Nesta quarta-feira, a jornalista e apresentadora Fátima Bernardes deu voz em seu programa matinal Encontro com Fátima (Rede Globo) à raiva que acompanha a tristeza pela morte do humorista, uma morte que reaviva a dor da perda das outras mais de 400.000 pessoas. “Hoje é um dia de luto pelo Paulo Gustavo, mas também por todos os outros que se foram por conta dessa doença terrível que é a covid-19. E pela forma como essa pandemia vem sendo administrada, infelizmente, aqui no nosso país. Dói muito saber que muitas pessoas, muitas dessas mortes poderiam ter sido evitadas. Cadê a vacina, o respeito ao distanciamento, ao uso de máscara? Cadê uma campanha forte e firme de alerta e informação da população?”, questionou ela. “Nós não estamos só tristes, estamos indignados, nós estamos revoltados. É muito ruim quanto a tristeza e a indignação se misturam à raiva”, acrescentou.

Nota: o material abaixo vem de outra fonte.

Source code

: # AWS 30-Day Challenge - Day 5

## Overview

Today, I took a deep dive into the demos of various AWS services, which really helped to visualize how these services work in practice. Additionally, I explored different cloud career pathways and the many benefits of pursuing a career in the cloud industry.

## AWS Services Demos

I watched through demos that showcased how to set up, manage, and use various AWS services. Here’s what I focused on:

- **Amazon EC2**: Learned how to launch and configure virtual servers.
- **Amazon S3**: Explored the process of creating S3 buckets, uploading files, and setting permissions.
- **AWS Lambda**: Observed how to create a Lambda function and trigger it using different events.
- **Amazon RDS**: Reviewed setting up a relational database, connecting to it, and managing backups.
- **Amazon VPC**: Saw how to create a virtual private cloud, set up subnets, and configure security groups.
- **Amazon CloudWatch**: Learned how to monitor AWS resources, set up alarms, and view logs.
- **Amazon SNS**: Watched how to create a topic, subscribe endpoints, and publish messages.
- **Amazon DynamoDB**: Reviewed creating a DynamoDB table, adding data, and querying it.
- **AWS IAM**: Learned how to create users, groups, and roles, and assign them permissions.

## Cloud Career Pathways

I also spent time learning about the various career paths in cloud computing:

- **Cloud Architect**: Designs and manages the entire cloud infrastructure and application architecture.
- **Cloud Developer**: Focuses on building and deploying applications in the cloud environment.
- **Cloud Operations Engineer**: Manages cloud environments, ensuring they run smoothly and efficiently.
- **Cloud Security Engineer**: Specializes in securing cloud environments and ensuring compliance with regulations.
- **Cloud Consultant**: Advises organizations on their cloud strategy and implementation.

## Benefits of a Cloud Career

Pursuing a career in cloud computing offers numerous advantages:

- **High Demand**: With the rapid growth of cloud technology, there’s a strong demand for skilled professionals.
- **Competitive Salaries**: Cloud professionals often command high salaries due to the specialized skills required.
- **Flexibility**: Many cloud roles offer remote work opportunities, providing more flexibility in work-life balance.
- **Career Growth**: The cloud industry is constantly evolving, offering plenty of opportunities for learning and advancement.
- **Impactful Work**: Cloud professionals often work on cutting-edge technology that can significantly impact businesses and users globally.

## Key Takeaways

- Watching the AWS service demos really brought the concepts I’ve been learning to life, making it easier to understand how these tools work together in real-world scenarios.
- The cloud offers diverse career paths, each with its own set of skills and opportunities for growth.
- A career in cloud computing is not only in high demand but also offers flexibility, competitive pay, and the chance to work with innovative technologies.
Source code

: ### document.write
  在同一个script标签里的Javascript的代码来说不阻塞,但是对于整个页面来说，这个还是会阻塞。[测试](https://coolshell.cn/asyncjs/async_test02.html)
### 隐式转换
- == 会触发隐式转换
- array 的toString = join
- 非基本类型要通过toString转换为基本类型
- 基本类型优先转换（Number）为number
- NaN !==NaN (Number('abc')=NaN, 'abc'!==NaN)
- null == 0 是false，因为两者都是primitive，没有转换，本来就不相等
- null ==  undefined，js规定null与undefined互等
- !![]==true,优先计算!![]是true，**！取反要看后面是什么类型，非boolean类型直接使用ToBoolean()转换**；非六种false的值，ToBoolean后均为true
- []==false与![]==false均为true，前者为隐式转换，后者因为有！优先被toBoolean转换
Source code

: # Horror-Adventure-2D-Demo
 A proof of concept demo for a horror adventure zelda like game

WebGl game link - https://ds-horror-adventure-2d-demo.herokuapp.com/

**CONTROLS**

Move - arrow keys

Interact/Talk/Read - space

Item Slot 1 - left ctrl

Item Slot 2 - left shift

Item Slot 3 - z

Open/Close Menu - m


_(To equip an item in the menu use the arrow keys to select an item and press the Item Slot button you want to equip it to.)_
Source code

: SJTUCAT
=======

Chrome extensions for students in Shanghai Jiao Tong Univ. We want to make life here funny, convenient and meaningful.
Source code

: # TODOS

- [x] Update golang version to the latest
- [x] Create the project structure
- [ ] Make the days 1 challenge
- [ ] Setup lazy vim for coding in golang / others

Enquanto a CPI avança no Senado, onde o Governo enfrenta as pressões da oposição, a frustração borbulha nas redes e, em menos de 24 horas, começaram a surgir comentários sobre a organização de protestos na rua contra Bolsonaro. Os administradores do perfil Qual máscara?, uma iniciativa que recompila e distribui informações baseadas em evidências sobre proteção contra a covid-19 e que soma mais de 200.000 seguidores no Instagram e no Twitter, comprometeu-se a distribuir máscaras PFF2 (de alta proteção) para manifestações ao ar livre, a fazer um material informativo para os atos e arrecadar doações para que eles aconteçam.
Nesta mesma quarta-feira, Bolsonaro voltou a menosprezar o uso de máscaras contra a propagação do coronavírus. Durante um ato para falar sobre a inauguração de obras no país, criticou os jornalistas que, segundo ele, “se preocupam apenas em dizer que o presidente está circulando sem máscaras”. “Já encheu o saco isso, pô!”, arrematou.